1. Mandrel rod (1) for pipe rolling mills in which hollow billet (5) is rolled on mandrel rod (1), comprising a metallic outer pipe (2) and at least one metallic inner pipe (3) lying inside one another, said outer pipe (2) being separated radially from said at least one inner pipe (3) by a force transmission means consisting essentially of a non-metallic, solid-state material (4) that transmits the rolling forces acting on said outer pipe (2) to said at least one inner pipe (3) so that said outer pipe (2) is braced in a sandwich-like manner by said at least on inner pipe (3).

2. The mandrel rod according to claim 1 wherein said solid-state material (4) is a plastic material.

3. The mandrel rod according to claim 1 wherein said solid-state material (4) is an elastic material.

4. The mandrel rod according to claim 1 wherein said outer pipe (2) and said at least one inner pipe (3) are arranged coaxial to one another and wherein the difference between the inside diameter of said outer pipe (2) and the outside diameter of said at least one inner pipe (3) as well as the coefficient of expansion of said solid-state material (4) are dimensioned so that the varying expansion of pipes (2, 3) resulting from the heat acting during rolling on outer pipe (2) and conducted from the latter to the solid-state material (4) is approximately equalized by the expansion of the solid-state material (4).

5. The mandrel rod according to claim 4 wherein the coefficient of expansion of said solid-state material (4) is a multiple of that of the pipe materials.

6. The mandrel rod according to claim 1 wherein said outer pipe (2) and said at least one inner pipe (3) consist of steel.

7. The mandrel rod according to claim 1 wherein said solid-state material (4) consists of a thermosetting plastic.

8. The mandrel rod according to claim 1 wherein said solid-state material (4) consists of an epoxy resin or furan resin.

9. The mandrel rod according to claim 8 wherein an additive is mixed with the epoxy resin or furan resin to influence its heat conductivity and/or its coefficient of expansion.

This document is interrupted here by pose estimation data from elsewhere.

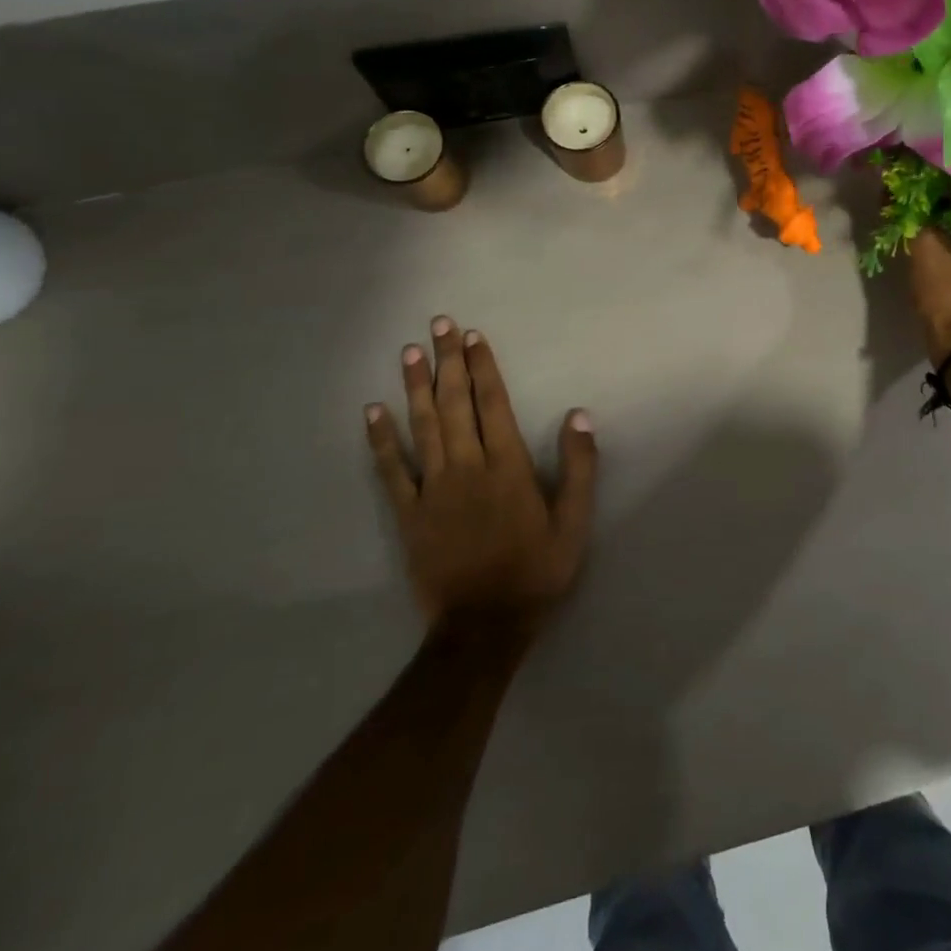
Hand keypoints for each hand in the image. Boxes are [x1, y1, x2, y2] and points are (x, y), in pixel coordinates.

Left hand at [365, 317, 597, 636]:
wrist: (483, 626)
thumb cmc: (535, 571)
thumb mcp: (574, 523)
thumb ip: (579, 467)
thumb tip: (578, 414)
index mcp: (507, 467)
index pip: (493, 404)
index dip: (484, 367)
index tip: (473, 336)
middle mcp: (467, 467)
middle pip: (455, 404)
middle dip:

10. The mandrel rod according to claim 9 wherein the additive consists of inorganic fibers of metal powder.

11. The mandrel rod according to claim 20 wherein said outer pipe (2), compared to said at least one inner pipe (3), has an increased outer hardness and quality.

12. The mandrel rod according to claim 11 wherein outer pipe (2) consists of high alloy steel, preferably nickel steel, and inner pipe or pies (3) consist of tonnage steel.

13. The mandrel rod according to claim 12 wherein a cooling pipe (9) is placed in inner or innermost pipe (3).

14. The mandrel rod according to claim 1 wherein there are cooling channels in said solid-state material (4).